Reproduce the following lines verbatim, omitting the pictures.
★ ★ ★ ★ ★
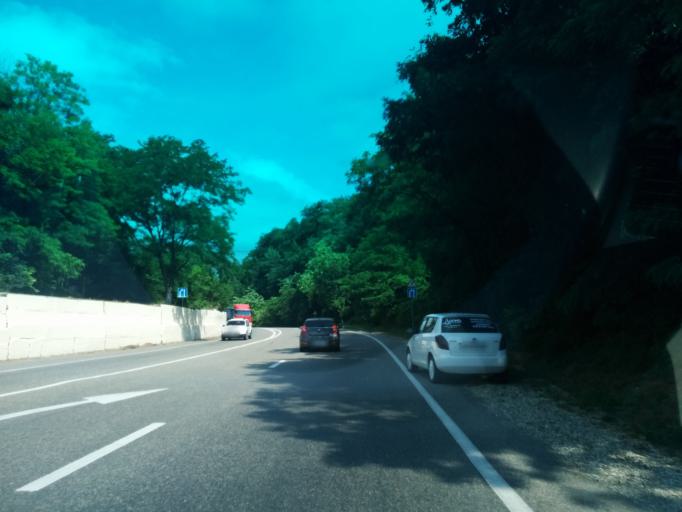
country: RU
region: Krasnodarskiy
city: Nebug
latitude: 44.1656
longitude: 38.9923
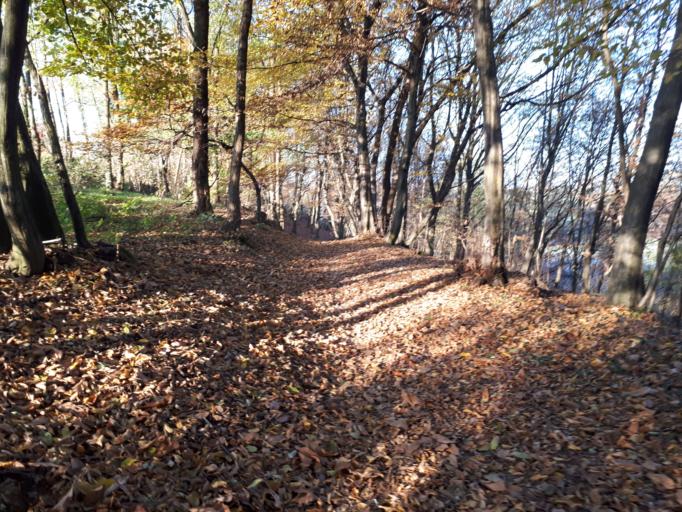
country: IT
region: Lombardy
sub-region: Provincia di Lecco
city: Quattro Strade
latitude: 45.6862
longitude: 9.3722
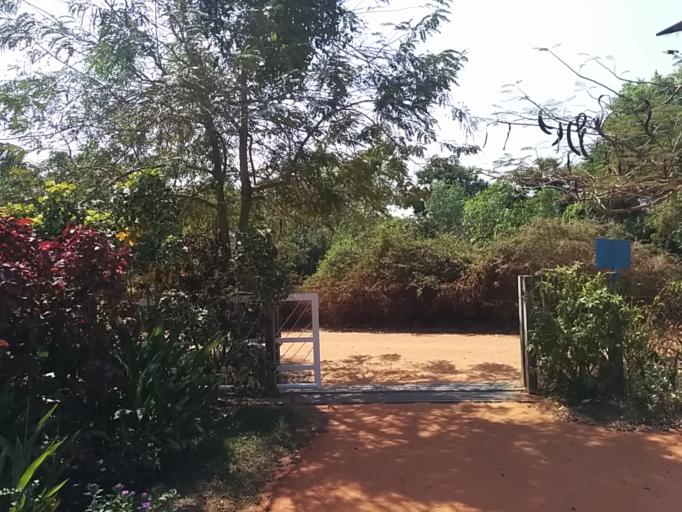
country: IN
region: Tamil Nadu
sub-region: Villupuram
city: Auroville
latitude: 12.0064
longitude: 79.8039
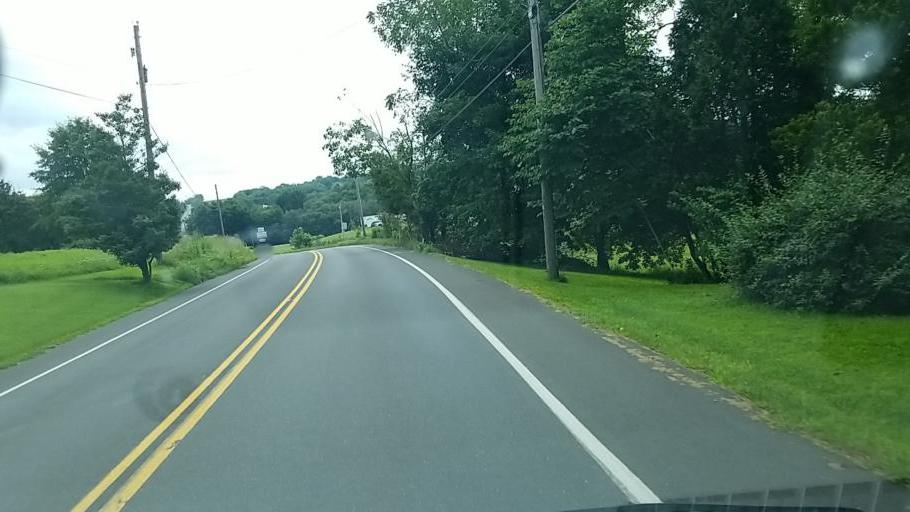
★ ★ ★ ★ ★
EXPECTED ANSWER —
country: RU
region: Krasnodarskiy
city: Nebug
latitude: 44.1656
longitude: 38.9923
country: IT
region: Lombardy
sub-region: Provincia di Lecco
city: Quattro Strade
latitude: 45.6862
longitude: 9.3722
country: IN
region: Tamil Nadu
sub-region: Villupuram
city: Auroville
latitude: 12.0064
longitude: 79.8039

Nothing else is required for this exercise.